Stored data entries:
———
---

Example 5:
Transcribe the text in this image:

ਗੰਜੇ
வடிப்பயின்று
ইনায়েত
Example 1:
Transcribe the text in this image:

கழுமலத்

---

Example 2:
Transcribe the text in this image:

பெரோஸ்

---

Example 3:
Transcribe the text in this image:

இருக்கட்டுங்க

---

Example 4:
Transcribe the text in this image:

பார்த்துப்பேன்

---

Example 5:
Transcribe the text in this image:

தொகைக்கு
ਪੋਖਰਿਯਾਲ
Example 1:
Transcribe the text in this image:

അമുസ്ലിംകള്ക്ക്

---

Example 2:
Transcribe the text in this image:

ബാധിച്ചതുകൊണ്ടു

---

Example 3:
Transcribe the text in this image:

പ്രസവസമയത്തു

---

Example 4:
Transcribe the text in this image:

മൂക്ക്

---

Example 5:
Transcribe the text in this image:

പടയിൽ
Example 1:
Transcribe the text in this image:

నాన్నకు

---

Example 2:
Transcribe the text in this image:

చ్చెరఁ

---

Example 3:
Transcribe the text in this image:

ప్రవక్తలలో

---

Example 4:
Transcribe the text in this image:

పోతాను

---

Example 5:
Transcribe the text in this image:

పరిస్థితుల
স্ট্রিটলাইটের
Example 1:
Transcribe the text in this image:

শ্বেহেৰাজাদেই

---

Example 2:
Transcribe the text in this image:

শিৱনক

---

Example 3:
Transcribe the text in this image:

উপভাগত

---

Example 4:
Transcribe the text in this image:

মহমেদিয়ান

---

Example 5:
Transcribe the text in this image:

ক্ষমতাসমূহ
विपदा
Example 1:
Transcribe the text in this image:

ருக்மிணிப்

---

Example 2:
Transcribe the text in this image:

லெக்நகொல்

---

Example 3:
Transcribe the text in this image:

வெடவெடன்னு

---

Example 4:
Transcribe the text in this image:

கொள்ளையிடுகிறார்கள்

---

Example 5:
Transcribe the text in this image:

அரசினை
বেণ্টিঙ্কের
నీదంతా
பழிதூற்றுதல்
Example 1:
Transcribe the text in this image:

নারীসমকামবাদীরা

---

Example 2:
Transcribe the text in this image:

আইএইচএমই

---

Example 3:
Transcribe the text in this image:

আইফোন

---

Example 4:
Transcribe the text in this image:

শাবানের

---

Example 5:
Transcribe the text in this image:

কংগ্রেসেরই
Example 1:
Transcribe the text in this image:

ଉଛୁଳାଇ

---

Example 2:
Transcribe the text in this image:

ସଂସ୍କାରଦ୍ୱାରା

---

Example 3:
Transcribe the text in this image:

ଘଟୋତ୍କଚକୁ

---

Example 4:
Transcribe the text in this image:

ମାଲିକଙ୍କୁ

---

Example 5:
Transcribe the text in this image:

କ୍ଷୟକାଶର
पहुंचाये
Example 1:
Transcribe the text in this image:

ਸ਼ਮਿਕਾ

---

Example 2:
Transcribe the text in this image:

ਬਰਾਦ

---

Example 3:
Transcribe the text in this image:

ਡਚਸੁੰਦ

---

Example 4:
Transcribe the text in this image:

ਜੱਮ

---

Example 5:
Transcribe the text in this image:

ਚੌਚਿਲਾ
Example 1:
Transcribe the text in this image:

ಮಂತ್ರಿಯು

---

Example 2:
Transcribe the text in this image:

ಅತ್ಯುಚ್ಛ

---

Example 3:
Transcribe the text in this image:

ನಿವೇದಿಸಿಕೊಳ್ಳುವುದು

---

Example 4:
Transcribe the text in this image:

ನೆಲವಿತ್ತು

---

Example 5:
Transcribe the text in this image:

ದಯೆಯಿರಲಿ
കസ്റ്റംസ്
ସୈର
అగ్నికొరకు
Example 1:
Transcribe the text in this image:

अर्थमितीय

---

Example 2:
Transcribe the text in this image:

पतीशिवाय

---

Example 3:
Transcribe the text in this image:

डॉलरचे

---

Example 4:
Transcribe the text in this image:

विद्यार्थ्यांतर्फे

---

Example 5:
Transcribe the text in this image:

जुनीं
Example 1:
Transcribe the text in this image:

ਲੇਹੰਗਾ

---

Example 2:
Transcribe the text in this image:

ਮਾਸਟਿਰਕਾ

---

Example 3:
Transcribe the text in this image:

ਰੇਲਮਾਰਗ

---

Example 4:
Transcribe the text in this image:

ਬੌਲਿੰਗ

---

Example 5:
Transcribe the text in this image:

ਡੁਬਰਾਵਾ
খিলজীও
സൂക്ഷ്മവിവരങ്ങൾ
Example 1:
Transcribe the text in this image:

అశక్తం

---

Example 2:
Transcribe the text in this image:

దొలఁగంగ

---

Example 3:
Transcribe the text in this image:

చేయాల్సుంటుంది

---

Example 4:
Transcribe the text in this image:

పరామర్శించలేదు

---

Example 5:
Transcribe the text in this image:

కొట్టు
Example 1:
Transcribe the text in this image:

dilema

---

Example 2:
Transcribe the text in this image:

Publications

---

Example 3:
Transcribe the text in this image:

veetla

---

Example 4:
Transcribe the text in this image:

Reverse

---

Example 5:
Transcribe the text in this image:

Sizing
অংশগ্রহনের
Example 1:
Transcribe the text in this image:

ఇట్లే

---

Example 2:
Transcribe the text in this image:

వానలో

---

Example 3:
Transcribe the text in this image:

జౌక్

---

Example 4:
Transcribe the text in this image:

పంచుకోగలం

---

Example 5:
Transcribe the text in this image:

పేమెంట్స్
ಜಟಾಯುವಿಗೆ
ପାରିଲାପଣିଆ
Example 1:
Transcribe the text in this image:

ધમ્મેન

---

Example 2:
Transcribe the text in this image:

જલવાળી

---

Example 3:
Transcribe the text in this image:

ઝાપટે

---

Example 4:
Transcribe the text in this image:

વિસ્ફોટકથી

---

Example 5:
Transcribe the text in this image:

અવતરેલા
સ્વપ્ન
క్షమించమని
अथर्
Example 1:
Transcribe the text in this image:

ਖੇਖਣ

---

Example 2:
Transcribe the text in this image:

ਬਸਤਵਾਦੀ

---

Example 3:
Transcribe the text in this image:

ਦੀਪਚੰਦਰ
———
PROBLEM ->
Your response needs to restate the lines above exactly.

ANSWER SPACE ->
---

Example 5:
Transcribe the text in this image:

ਗੰਜੇ
வடிப்பயின்று
ইনায়েত
Example 1:
Transcribe the text in this image:

கழுமலத்

---

Example 2:
Transcribe the text in this image:

பெரோஸ்

---

Example 3:
Transcribe the text in this image:

இருக்கட்டுங்க

---

Example 4:
Transcribe the text in this image:

பார்த்துப்பேன்

---

Example 5:
Transcribe the text in this image:

தொகைக்கு
ਪੋਖਰਿਯਾਲ
Example 1:
Transcribe the text in this image:

അമുസ്ലിംകള്ക്ക്

---

Example 2:
Transcribe the text in this image:

ബാധിച്ചതുകൊണ്ടു

---

Example 3:
Transcribe the text in this image:

പ്രസവസമയത്തു

---

Example 4:
Transcribe the text in this image:

മൂക്ക്

---

Example 5:
Transcribe the text in this image:

പടയിൽ
Example 1:
Transcribe the text in this image:

నాన్నకు

---

Example 2:
Transcribe the text in this image:

చ్చెరఁ

---

Example 3:
Transcribe the text in this image:

ప్రవక్తలలో

---

Example 4:
Transcribe the text in this image:

పోతాను

---

Example 5:
Transcribe the text in this image:

పరిస్థితుల
স্ট্রিটলাইটের
Example 1:
Transcribe the text in this image:

শ্বেহেৰাজাদেই

---

Example 2:
Transcribe the text in this image:

শিৱনক

---

Example 3:
Transcribe the text in this image:

উপভাগত

---

Example 4:
Transcribe the text in this image:

মহমেদিয়ান

---

Example 5:
Transcribe the text in this image:

ক্ষমতাসমূহ
विपदा
Example 1:
Transcribe the text in this image:

ருக்மிணிப்

---

Example 2:
Transcribe the text in this image:

லெக்நகொல்

---

Example 3:
Transcribe the text in this image:

வெடவெடன்னு

---

Example 4:
Transcribe the text in this image:

கொள்ளையிடுகிறார்கள்

---

Example 5:
Transcribe the text in this image:

அரசினை
বেণ্টিঙ্কের
నీదంతా
பழிதூற்றுதல்
Example 1:
Transcribe the text in this image:

নারীসমকামবাদীরা

---

Example 2:
Transcribe the text in this image:

আইএইচএমই

---

Example 3:
Transcribe the text in this image:

আইফোন

---

Example 4:
Transcribe the text in this image:

শাবানের

---

Example 5:
Transcribe the text in this image:

কংগ্রেসেরই
Example 1:
Transcribe the text in this image:

ଉଛୁଳାଇ

---

Example 2:
Transcribe the text in this image:

ସଂସ୍କାରଦ୍ୱାରା

---

Example 3:
Transcribe the text in this image:

ଘଟୋତ୍କଚକୁ

---

Example 4:
Transcribe the text in this image:

ମାଲିକଙ୍କୁ

---

Example 5:
Transcribe the text in this image:

କ୍ଷୟକାଶର
पहुंचाये
Example 1:
Transcribe the text in this image:

ਸ਼ਮਿਕਾ

---

Example 2:
Transcribe the text in this image:

ਬਰਾਦ

---

Example 3:
Transcribe the text in this image:

ਡਚਸੁੰਦ

---

Example 4:
Transcribe the text in this image:

ਜੱਮ

---

Example 5:
Transcribe the text in this image:

ਚੌਚਿਲਾ
Example 1:
Transcribe the text in this image:

ಮಂತ್ರಿಯು

---

Example 2:
Transcribe the text in this image:

ಅತ್ಯುಚ್ಛ

---

Example 3:
Transcribe the text in this image:

ನಿವೇದಿಸಿಕೊಳ್ಳುವುದು

---

Example 4:
Transcribe the text in this image:

ನೆಲವಿತ್ತು

---

Example 5:
Transcribe the text in this image:

ದಯೆಯಿರಲಿ
കസ്റ്റംസ്
ସୈର
అగ్నికొరకు
Example 1:
Transcribe the text in this image:

अर्थमितीय

---

Example 2:
Transcribe the text in this image:

पतीशिवाय

---

Example 3:
Transcribe the text in this image:

डॉलरचे

---

Example 4:
Transcribe the text in this image:

विद्यार्थ्यांतर्फे

---

Example 5:
Transcribe the text in this image:

जुनीं
Example 1:
Transcribe the text in this image:

ਲੇਹੰਗਾ

---

Example 2:
Transcribe the text in this image:

ਮਾਸਟਿਰਕਾ

---

Example 3:
Transcribe the text in this image:

ਰੇਲਮਾਰਗ

---

Example 4:
Transcribe the text in this image:

ਬੌਲਿੰਗ

---

Example 5:
Transcribe the text in this image:

ਡੁਬਰਾਵਾ
খিলজীও
സൂക്ഷ്മവിവരങ്ങൾ
Example 1:
Transcribe the text in this image:

అశక్తం

---

Example 2:
Transcribe the text in this image:

దొలఁగంగ

---

Example 3:
Transcribe the text in this image:

చేయాల్సుంటుంది

---

Example 4:
Transcribe the text in this image:

పరామర్శించలేదు

---

Example 5:
Transcribe the text in this image:

కొట్టు
Example 1:
Transcribe the text in this image:

dilema

---

Example 2:
Transcribe the text in this image:

Publications

---

Example 3:
Transcribe the text in this image:

veetla

---

Example 4:
Transcribe the text in this image:

Reverse

---

Example 5:
Transcribe the text in this image:

Sizing
অংশগ্রহনের
Example 1:
Transcribe the text in this image:

ఇట్లే

---

Example 2:
Transcribe the text in this image:

వానలో

---

Example 3:
Transcribe the text in this image:

జౌక్

---

Example 4:
Transcribe the text in this image:

పంచుకోగలం

---

Example 5:
Transcribe the text in this image:

పేమెంట్స్
ಜಟಾಯುವಿಗೆ
ପାରିଲାପଣିଆ
Example 1:
Transcribe the text in this image:

ધમ્મેન

---

Example 2:
Transcribe the text in this image:

જલવાળી

---

Example 3:
Transcribe the text in this image:

ઝાપટે

---

Example 4:
Transcribe the text in this image:

વિસ્ફોટકથી

---

Example 5:
Transcribe the text in this image:

અવતરેલા
સ્વપ્ન
క్షమించమని
अथर्
Example 1:
Transcribe the text in this image:

ਖੇਖਣ

---

Example 2:
Transcribe the text in this image:

ਬਸਤਵਾਦੀ

---

Example 3:
Transcribe the text in this image:

ਦੀਪਚੰਦਰ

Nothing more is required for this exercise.